Indica cuántas líneas de las entradas siguientes contienen la palabra "decidió", distinguiendo entre mayúsculas y minúsculas, y responde solo con ese número.
··· ENTRADAS PROPORCIONADAS
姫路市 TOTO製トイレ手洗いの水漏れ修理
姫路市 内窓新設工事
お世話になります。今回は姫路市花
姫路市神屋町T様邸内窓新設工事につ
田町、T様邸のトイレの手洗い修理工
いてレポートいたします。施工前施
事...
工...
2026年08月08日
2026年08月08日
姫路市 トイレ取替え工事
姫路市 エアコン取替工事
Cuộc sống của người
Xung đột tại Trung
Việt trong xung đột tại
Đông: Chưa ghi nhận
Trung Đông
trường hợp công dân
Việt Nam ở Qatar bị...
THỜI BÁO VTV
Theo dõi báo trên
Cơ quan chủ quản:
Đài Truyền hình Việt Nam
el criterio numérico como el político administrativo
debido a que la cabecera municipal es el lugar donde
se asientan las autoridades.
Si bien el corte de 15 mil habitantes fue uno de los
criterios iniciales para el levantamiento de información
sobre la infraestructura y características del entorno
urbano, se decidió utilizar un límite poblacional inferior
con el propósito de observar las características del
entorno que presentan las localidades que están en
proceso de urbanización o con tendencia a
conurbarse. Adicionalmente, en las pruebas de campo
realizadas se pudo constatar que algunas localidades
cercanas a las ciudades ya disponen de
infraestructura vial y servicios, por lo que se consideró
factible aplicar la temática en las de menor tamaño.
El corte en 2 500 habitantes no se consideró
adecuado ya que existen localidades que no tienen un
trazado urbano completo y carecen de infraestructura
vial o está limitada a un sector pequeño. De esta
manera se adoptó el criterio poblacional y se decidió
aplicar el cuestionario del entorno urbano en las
······
== TU RESPUESTA ==
2